→ USING THE INFORMATION:
1) Return the passage on Nepal-US relations, copying everything from "US-Nepal ties always" down to "towards communist parties.".
2) List every number that appears in the passage on Nepal-US relations.

→ EXERCISE PASSAGE:
****************

Foreign powers are guiding our internal political order. For instance, a senior leader of the Chinese Communist Party was in town to facilitate unity among our communist parties. Where else in the world does this kind of open meddling happen?

US-Nepal ties always underpinned by military cooperation 

Suresh Chalise, former ambassador to the US 

To understand the current trajectory of Nepal-US relations, we have to understand their 75-year-long bilateral history. America recognized Nepal much before the British left India. There had been some vital developments between 1945 and 1950, which must be closely studied. Our relationship with America was underpinned by military cooperation from the very beginning. The core of the current problem is that a large section of Nepali population leans towards communist parties. 

They see India as an expansionist and America as an imperialist power. This thinking naturally invites problems. Nepali and the American armies have for long been conducting military exercises. America has also been providing military support to Nepal. There is a strong social and economic bond between the two countries. Whether it is the SPP or any other American project, some people will always see them with a biased eye.

****************

→ INFORMATION PROVIDED:
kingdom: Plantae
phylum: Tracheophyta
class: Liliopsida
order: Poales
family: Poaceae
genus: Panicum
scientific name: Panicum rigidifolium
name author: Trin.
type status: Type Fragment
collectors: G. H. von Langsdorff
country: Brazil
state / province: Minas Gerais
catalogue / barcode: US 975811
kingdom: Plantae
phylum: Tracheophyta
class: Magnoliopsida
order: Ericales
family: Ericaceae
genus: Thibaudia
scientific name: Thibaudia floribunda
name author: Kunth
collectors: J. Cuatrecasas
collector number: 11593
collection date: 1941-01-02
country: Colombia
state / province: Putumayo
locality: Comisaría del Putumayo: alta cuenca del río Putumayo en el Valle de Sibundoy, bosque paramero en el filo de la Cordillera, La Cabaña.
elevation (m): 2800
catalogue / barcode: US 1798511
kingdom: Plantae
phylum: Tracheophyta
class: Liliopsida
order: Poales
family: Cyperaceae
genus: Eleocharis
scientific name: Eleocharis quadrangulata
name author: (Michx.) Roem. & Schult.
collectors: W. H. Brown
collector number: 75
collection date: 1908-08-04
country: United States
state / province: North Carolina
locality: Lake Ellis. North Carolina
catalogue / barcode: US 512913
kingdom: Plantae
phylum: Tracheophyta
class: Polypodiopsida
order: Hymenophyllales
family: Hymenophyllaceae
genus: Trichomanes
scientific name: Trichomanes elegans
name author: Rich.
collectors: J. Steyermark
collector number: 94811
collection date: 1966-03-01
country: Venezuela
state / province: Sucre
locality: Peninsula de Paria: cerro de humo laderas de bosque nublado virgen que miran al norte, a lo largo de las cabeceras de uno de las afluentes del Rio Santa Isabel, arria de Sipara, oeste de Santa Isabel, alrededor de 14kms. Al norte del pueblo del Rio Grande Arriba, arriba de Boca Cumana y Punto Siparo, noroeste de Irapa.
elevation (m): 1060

****************

→ EXPECTED OUTPUTS:
1)
US-Nepal ties always underpinned by military cooperation 

Suresh Chalise, former ambassador to the US 

To understand the current trajectory of Nepal-US relations, we have to understand their 75-year-long bilateral history. America recognized Nepal much before the British left India. There had been some vital developments between 1945 and 1950, which must be closely studied. Our relationship with America was underpinned by military cooperation from the very beginning. The core of the current problem is that a large section of Nepali population leans towards communist parties.

2)
75
1945
1950